Le cinéaste et producteur hong-kongais Johnnie To sera fait officier dans l'Ordre national des Arts et des Lettres lundi à Cannes, par la ministre de la Culture Christine Albanel. Johnnie To est en compétition officielle avec son dernier film, Vengeance, qui aura été présenté la veille, en présence de son interprète principal Johnny Hallyday.

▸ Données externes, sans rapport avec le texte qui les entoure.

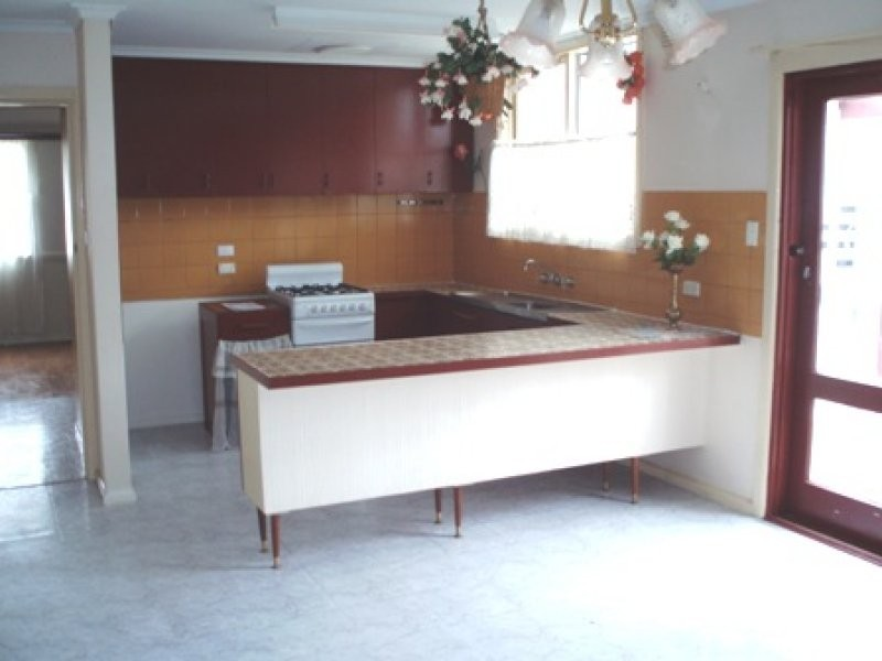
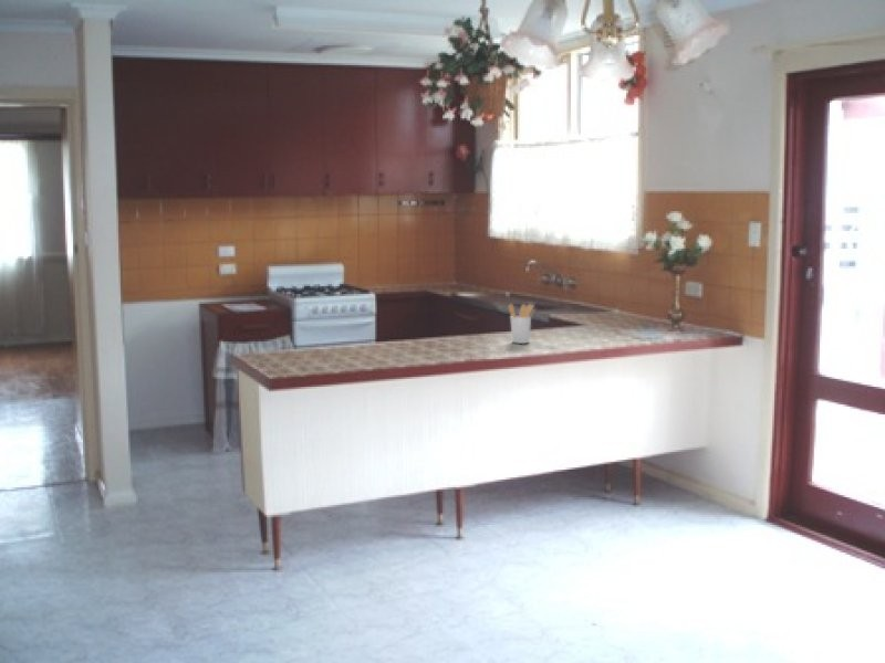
+ utensil holder [507,303,537,345]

> Coppola n'aime pas quitter sa famille

On le savait, mais il l'a redit lui-même jeudi sur la Croisette. Francis Coppola n'aime pas quitter sa famille. C'est donc entouré de son épouse Eleanor et de son fils Roman que le cinéaste, chemise jaune et célèbres rondeurs, est venu présenter son dernier film, Tetro, qui évoque lui-même des histoires de famille. «Je suis très attaché à ma famille et je n'aime pas en être séparé pendant des mois pour tourner mes films», dit le réalisateur du Parrain. «Depuis que mes enfants sont petits, je leur fais faire l'école buissonnière pour les emmener sur les tournages, comme celui de Apocalypse Now, ils y ont acquis le savoir et l'expérience réelle du cinéma. Quant à ma femme, j'avais envie qu'elle soit là, sur les tournages. Je lui ai acheté une petite caméra en espérant qu'elle ne la jetterait pas !». Depuis, dans la famille Coppola, la mère fait des documentaires, la fille Sofia, on le sait, des films, et le fils Roman a été notamment le chef de la seconde équipe de Tetro.

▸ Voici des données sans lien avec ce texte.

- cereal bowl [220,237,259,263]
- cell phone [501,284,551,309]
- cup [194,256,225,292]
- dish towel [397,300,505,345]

> Studio 37 (France Telecom) a «une affection particulière» pour Forest Whitaker

L'acteur américain Forest Whitaker, connu notamment pour son interprétation magistrale de Charlie Parker dans le Bird de Clint Eastwood, jouera dans deux films coproduits par Studio 37 : My own love song d'Olivier Dahan, un road movie sur une musique de Bob Dylan, avec Renée Zellweger, et Lullaby for Pi, un long métrage de Benoît Philippon sur un chanteur de jazz qui a du mal à se remettre du décès de sa femme. La sortie en salle des deux films est prévue au 1er semestre 2010. «On s'est rendus compte qu'on avait une affection particulière pour Forest Whitaker. C'est une question de relations humaines», a déclaré la directrice générale de Studio 37, Frédérique Dumas, jeudi à Cannes.

> Audigier sur l'Octopuss

Avant une fête au VIP Room avec les présences confirmées de Prince, Fifty Cent et Lenny Kravitz, le styliste français Christian Audigier, nouvelle coqueluche du showbiz américain, a trouvé une table à sa mesure pour son dîner d'anniversaire, le 21 mai : en baie de Cannes, il sera l'hÈte du milliardaire Paul Allen, le cofondateur de Microsoft, à bord de l'Octopuss, l'un des plus beaux yachts du monde, long de 126 m et disposant d'un terrain de basket et d'un sous-marin privé.